PROVIDED ENTRIES Start Marker
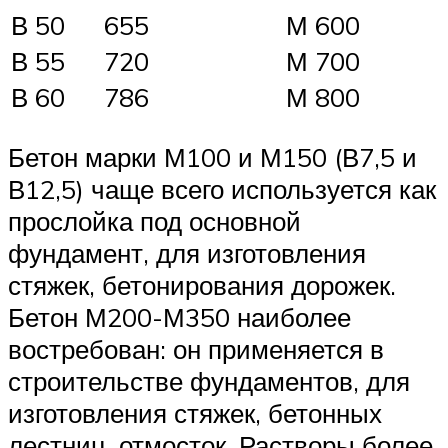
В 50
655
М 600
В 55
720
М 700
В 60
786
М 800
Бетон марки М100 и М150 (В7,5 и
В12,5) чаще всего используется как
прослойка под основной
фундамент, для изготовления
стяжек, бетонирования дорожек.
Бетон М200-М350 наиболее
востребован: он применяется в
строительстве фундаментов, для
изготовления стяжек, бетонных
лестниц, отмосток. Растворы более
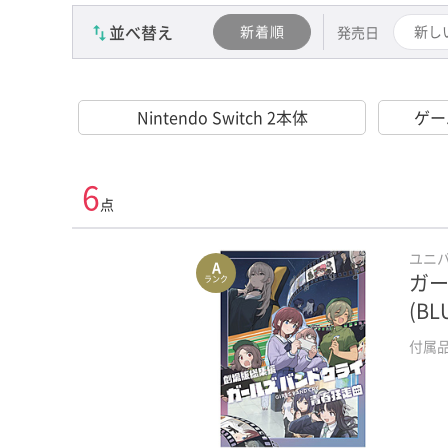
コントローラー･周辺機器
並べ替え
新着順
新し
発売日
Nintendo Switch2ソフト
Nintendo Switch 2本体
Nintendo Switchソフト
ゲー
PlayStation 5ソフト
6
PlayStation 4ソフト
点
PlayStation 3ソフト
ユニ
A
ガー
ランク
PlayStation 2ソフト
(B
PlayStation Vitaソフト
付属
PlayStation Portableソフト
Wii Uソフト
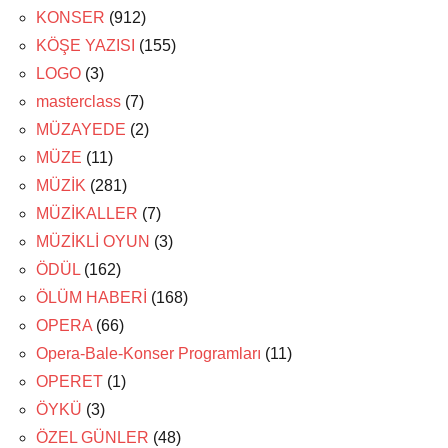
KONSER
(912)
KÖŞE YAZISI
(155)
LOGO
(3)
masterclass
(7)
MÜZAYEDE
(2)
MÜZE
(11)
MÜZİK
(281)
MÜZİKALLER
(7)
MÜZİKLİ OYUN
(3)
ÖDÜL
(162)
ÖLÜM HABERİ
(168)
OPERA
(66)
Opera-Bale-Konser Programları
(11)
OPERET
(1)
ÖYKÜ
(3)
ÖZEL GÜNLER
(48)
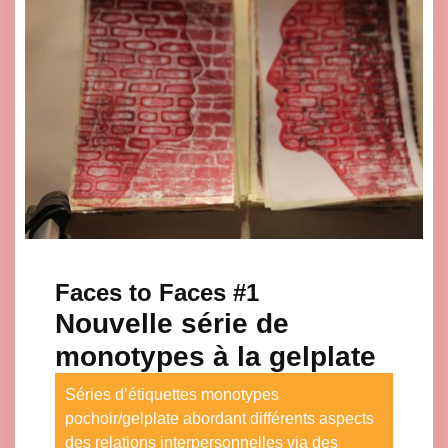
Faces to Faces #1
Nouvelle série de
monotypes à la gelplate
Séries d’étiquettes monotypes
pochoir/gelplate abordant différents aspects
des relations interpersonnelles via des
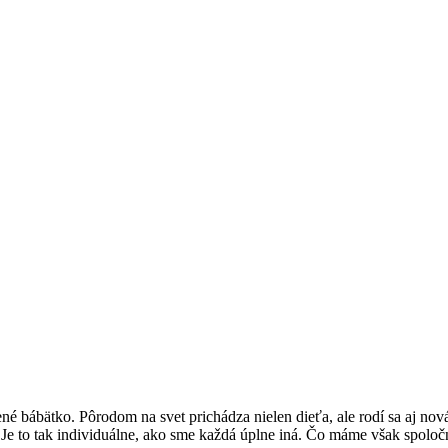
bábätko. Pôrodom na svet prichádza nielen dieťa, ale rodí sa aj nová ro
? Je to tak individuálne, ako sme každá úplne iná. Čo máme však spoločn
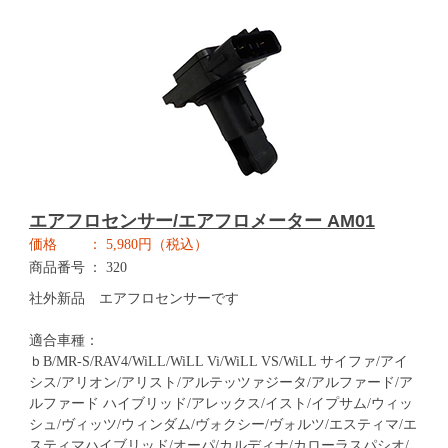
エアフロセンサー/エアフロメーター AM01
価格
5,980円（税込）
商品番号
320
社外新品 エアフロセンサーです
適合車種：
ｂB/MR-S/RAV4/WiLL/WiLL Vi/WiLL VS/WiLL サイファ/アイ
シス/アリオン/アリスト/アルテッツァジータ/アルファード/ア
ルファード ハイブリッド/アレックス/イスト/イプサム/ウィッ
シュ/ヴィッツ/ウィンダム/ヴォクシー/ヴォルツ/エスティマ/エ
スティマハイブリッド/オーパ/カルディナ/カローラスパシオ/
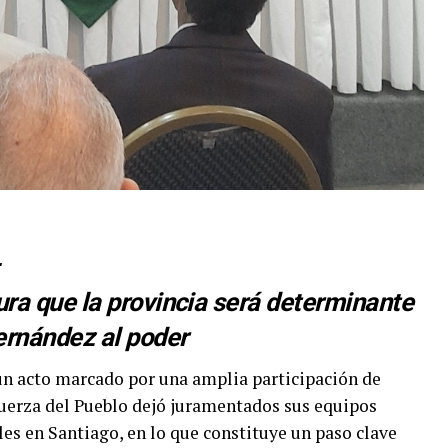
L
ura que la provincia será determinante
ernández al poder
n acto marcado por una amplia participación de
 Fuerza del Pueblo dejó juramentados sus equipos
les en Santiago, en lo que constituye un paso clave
PROVIDED ENTRIES End Marker
▶ [WORK TO COMPLETE]:
Copy the lines word for word from the start of the records through the line containing "востребован: он применяется в", including that line. Leave out the pictures.

▶ [ANSWER BOX]:
В 50
655
М 600
В 55
720
М 700
В 60
786
М 800
Бетон марки М100 и М150 (В7,5 и
В12,5) чаще всего используется как
прослойка под основной
фундамент, для изготовления
стяжек, бетонирования дорожек.
Бетон М200-М350 наиболее
востребован: он применяется в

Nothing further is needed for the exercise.